Dataset entries:
-=-=-
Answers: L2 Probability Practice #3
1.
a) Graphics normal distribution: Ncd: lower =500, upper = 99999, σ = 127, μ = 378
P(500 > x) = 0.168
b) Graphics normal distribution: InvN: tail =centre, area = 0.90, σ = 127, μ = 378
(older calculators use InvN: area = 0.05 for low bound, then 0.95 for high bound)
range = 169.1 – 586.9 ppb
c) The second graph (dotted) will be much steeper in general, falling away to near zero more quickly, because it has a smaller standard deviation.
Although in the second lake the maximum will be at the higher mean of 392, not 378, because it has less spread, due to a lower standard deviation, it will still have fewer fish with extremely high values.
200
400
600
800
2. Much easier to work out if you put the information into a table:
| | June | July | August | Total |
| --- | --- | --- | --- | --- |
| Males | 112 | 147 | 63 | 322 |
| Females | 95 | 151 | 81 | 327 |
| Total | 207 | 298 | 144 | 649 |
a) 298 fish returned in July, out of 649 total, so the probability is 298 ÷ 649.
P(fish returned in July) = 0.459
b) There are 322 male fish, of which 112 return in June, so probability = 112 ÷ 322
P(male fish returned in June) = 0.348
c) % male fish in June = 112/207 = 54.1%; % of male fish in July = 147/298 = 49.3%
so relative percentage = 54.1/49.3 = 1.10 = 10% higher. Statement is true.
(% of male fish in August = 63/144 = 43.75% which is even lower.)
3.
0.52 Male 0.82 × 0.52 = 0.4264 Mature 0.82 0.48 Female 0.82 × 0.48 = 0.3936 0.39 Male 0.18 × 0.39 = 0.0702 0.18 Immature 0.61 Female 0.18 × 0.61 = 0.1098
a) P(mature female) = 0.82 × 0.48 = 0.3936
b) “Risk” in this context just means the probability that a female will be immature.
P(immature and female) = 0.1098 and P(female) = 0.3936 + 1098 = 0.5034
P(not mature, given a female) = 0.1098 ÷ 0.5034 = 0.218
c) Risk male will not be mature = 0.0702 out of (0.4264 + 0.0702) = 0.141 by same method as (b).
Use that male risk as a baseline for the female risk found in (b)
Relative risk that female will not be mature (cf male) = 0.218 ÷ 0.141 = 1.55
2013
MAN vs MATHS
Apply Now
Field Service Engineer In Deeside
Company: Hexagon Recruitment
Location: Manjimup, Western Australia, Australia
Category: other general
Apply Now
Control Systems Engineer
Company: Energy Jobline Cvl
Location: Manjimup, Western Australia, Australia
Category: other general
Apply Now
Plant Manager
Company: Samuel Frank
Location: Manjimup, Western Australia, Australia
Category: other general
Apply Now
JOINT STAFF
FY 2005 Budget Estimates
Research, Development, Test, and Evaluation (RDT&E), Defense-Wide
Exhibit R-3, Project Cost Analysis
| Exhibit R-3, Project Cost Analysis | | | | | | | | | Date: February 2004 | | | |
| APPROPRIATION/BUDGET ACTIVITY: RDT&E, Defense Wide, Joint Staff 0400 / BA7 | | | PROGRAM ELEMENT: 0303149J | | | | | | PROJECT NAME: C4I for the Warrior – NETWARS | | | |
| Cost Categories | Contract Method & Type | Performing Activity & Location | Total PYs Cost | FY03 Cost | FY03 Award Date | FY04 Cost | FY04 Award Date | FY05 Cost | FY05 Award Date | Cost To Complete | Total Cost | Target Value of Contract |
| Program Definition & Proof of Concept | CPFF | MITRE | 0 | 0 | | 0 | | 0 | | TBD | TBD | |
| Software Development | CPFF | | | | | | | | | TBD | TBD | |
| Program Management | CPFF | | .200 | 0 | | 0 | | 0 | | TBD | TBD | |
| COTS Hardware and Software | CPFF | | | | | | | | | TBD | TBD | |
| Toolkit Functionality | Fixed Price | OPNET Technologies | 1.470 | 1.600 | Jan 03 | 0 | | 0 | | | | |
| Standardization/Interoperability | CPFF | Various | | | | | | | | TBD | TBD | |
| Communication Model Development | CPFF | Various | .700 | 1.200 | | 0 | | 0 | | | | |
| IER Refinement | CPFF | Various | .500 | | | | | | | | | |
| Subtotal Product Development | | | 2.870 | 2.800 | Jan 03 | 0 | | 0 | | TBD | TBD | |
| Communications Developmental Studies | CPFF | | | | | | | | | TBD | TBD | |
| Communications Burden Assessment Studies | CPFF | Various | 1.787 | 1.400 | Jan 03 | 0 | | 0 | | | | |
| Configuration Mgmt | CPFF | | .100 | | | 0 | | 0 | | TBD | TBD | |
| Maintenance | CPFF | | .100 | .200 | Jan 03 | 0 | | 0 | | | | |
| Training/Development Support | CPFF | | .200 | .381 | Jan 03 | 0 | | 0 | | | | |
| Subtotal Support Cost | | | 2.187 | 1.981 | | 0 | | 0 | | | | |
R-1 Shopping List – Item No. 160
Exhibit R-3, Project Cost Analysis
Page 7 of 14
-=-=-
Directions for this task:
Repeat, word for word, every line above.

Problem solution:
Answers: L2 Probability Practice #3
1.
a) Graphics normal distribution: Ncd: lower =500, upper = 99999, σ = 127, μ = 378
P(500 > x) = 0.168
b) Graphics normal distribution: InvN: tail =centre, area = 0.90, σ = 127, μ = 378
(older calculators use InvN: area = 0.05 for low bound, then 0.95 for high bound)
range = 169.1 – 586.9 ppb
c) The second graph (dotted) will be much steeper in general, falling away to near zero more quickly, because it has a smaller standard deviation.
Although in the second lake the maximum will be at the higher mean of 392, not 378, because it has less spread, due to a lower standard deviation, it will still have fewer fish with extremely high values.
200
400
600
800
2. Much easier to work out if you put the information into a table:
| | June | July | August | Total |
| --- | --- | --- | --- | --- |
| Males | 112 | 147 | 63 | 322 |
| Females | 95 | 151 | 81 | 327 |
| Total | 207 | 298 | 144 | 649 |
a) 298 fish returned in July, out of 649 total, so the probability is 298 ÷ 649.
P(fish returned in July) = 0.459
b) There are 322 male fish, of which 112 return in June, so probability = 112 ÷ 322
P(male fish returned in June) = 0.348
c) % male fish in June = 112/207 = 54.1%; % of male fish in July = 147/298 = 49.3%
so relative percentage = 54.1/49.3 = 1.10 = 10% higher. Statement is true.
(% of male fish in August = 63/144 = 43.75% which is even lower.)
3.
0.52 Male 0.82 × 0.52 = 0.4264 Mature 0.82 0.48 Female 0.82 × 0.48 = 0.3936 0.39 Male 0.18 × 0.39 = 0.0702 0.18 Immature 0.61 Female 0.18 × 0.61 = 0.1098
a) P(mature female) = 0.82 × 0.48 = 0.3936
b) “Risk” in this context just means the probability that a female will be immature.
P(immature and female) = 0.1098 and P(female) = 0.3936 + 1098 = 0.5034
P(not mature, given a female) = 0.1098 ÷ 0.5034 = 0.218
c) Risk male will not be mature = 0.0702 out of (0.4264 + 0.0702) = 0.141 by same method as (b).
Use that male risk as a baseline for the female risk found in (b)
Relative risk that female will not be mature (cf male) = 0.218 ÷ 0.141 = 1.55
2013
MAN vs MATHS
Apply Now
Field Service Engineer In Deeside
Company: Hexagon Recruitment
Location: Manjimup, Western Australia, Australia
Category: other general
Apply Now
Control Systems Engineer
Company: Energy Jobline Cvl
Location: Manjimup, Western Australia, Australia
Category: other general
Apply Now
Plant Manager
Company: Samuel Frank
Location: Manjimup, Western Australia, Australia
Category: other general
Apply Now
JOINT STAFF
FY 2005 Budget Estimates
Research, Development, Test, and Evaluation (RDT&E), Defense-Wide
Exhibit R-3, Project Cost Analysis
| Exhibit R-3, Project Cost Analysis | | | | | | | | | Date: February 2004 | | | |
| APPROPRIATION/BUDGET ACTIVITY: RDT&E, Defense Wide, Joint Staff 0400 / BA7 | | | PROGRAM ELEMENT: 0303149J | | | | | | PROJECT NAME: C4I for the Warrior – NETWARS | | | |
| Cost Categories | Contract Method & Type | Performing Activity & Location | Total PYs Cost | FY03 Cost | FY03 Award Date | FY04 Cost | FY04 Award Date | FY05 Cost | FY05 Award Date | Cost To Complete | Total Cost | Target Value of Contract |
| Program Definition & Proof of Concept | CPFF | MITRE | 0 | 0 | | 0 | | 0 | | TBD | TBD | |
| Software Development | CPFF | | | | | | | | | TBD | TBD | |
| Program Management | CPFF | | .200 | 0 | | 0 | | 0 | | TBD | TBD | |
| COTS Hardware and Software | CPFF | | | | | | | | | TBD | TBD | |
| Toolkit Functionality | Fixed Price | OPNET Technologies | 1.470 | 1.600 | Jan 03 | 0 | | 0 | | | | |
| Standardization/Interoperability | CPFF | Various | | | | | | | | TBD | TBD | |
| Communication Model Development | CPFF | Various | .700 | 1.200 | | 0 | | 0 | | | | |
| IER Refinement | CPFF | Various | .500 | | | | | | | | | |
| Subtotal Product Development | | | 2.870 | 2.800 | Jan 03 | 0 | | 0 | | TBD | TBD | |
| Communications Developmental Studies | CPFF | | | | | | | | | TBD | TBD | |
| Communications Burden Assessment Studies | CPFF | Various | 1.787 | 1.400 | Jan 03 | 0 | | 0 | | | | |
| Configuration Mgmt | CPFF | | .100 | | | 0 | | 0 | | TBD | TBD | |
| Maintenance | CPFF | | .100 | .200 | Jan 03 | 0 | | 0 | | | | |
| Training/Development Support | CPFF | | .200 | .381 | Jan 03 | 0 | | 0 | | | | |
| Subtotal Support Cost | | | 2.187 | 1.981 | | 0 | | 0 | | | | |
R-1 Shopping List – Item No. 160
Exhibit R-3, Project Cost Analysis
Page 7 of 14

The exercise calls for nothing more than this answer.